# Westwood et al. (2022) Replication in R - Part 1: Data & Figure 1

**IMPORTANT:** Change runtime to R: Runtime -> Change runtime type -> R

This notebook replicates the paper using **the original R code** as closely as possible.

Paper: Westwood et al. (2022) "Current research overstates American support for political violence." *PNAS*

## Step 1: Install and Load Packages

In [None]:
# Install required packages
install.packages(c("dplyr", "readr", "ggplot2", "cowplot", "forcats"), quiet=TRUE)

# Load packages (matching original code)
suppressPackageStartupMessages({
  library(dplyr)
  library(readr)
  library(ggplot2)
  library(cowplot)
  library(forcats)
})

cat("Packages loaded successfully\n")

## Step 2: Download Data from Google Drive

Data files hosted on Google Drive (originally from Harvard Dataverse).

In [None]:
# Google Drive file IDs
file_ids <- list(
  study14 = "1gKIY11FaM5RmhhXTKx3wVcwGkMoTyTUM",
  study25 = "1VfZM3hSDzIIIVp2AUGC-RwOy-Fk2t_Fm",
  study3 = "1OYlDc-TgzqNa9iFRgcUa1XRLH-uQHomO",
  priorestimates = "1__z-IhvnRPgRqkyfG7rZlss7cIcR_kyn"
)

# Function to download from Google Drive
download_gdrive <- function(file_id, destfile) {
  url <- paste0("https://drive.google.com/uc?export=download&id=", file_id)
  download.file(url, destfile, quiet = TRUE, mode = "wb")
}

# Download all files
for (name in names(file_ids)) {
  cat(paste0("Downloading ", name, "...\n"))
  download_gdrive(file_ids[[name]], paste0("/tmp/", name, ".csv"))
}

cat("\nAll files downloaded!\n")

## Step 3: Load Data

In [None]:
# Load datasets (matching original preprocess scripts)
study14_raw <- read_csv("/tmp/study14.csv", show_col_types = FALSE)
study25_raw <- read_csv("/tmp/study25.csv", show_col_types = FALSE)
study3_raw <- read_csv("/tmp/study3.csv", show_col_types = FALSE)

# Kalmoe-Mason (2019) derived estimates from media coverage
# These are the percentages that journalists reported based on prior survey research
K_M_estimates <- read_csv("/tmp/priorestimates.csv", show_col_types = FALSE)

cat("Study 1/4 raw: n =", nrow(study14_raw), "\n")
cat("Study 2/5 raw: n =", nrow(study25_raw), "\n")
cat("Study 3 raw: n =", nrow(study3_raw), "\n")
cat("Kalmoe-Mason estimates: n =", nrow(K_M_estimates), "\n")

## Step 4: Reproduce FIGURE 1

From **figure1.R** in the original code.

This shows the distribution of **Kalmoe-Mason (2019)** derived percentages
from media coverage. These are the "1 in 5 Americans support violence"

▸ Requirements
Echo the part of the replication notebook that opens with the words containing "# Load packages" and closes with "from Harvard Dataverse).", reproducing it exactly. The listing that follows plays no part in what is asked here.

(Collected data entries)
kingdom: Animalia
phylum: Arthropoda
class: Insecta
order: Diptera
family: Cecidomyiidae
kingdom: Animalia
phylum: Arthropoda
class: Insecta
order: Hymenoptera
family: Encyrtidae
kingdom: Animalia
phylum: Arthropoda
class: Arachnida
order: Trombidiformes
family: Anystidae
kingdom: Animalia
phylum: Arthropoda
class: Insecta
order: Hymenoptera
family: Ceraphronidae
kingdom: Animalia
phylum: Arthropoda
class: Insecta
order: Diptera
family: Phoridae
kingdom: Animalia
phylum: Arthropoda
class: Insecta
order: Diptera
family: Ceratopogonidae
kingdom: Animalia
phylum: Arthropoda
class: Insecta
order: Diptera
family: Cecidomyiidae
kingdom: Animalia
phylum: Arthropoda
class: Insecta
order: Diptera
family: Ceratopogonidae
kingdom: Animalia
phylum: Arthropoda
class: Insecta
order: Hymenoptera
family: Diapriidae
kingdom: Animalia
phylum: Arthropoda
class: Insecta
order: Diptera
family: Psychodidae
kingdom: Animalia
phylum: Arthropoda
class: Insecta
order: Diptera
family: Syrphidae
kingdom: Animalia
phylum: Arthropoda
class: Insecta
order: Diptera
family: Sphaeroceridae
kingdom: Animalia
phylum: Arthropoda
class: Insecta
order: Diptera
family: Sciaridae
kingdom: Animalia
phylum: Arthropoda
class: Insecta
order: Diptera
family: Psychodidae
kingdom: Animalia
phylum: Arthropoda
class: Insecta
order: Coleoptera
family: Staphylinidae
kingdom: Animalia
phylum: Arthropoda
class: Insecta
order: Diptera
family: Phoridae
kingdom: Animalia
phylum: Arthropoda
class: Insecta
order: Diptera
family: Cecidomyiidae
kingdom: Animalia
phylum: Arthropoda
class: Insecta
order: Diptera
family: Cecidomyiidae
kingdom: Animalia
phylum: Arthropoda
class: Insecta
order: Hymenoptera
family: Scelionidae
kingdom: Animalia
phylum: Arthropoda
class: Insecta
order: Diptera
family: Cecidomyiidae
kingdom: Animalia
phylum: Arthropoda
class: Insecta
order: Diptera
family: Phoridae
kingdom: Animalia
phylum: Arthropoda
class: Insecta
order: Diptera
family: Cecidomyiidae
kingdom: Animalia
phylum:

▸ Exercise solution
# Load packages (matching original code)
suppressPackageStartupMessages({
  library(dplyr)
  library(readr)
  library(ggplot2)
  library(cowplot)
  library(forcats)
})

cat("Packages loaded successfully\n")

## Step 2: Download Data from Google Drive

Data files hosted on Google Drive (originally from Harvard Dataverse).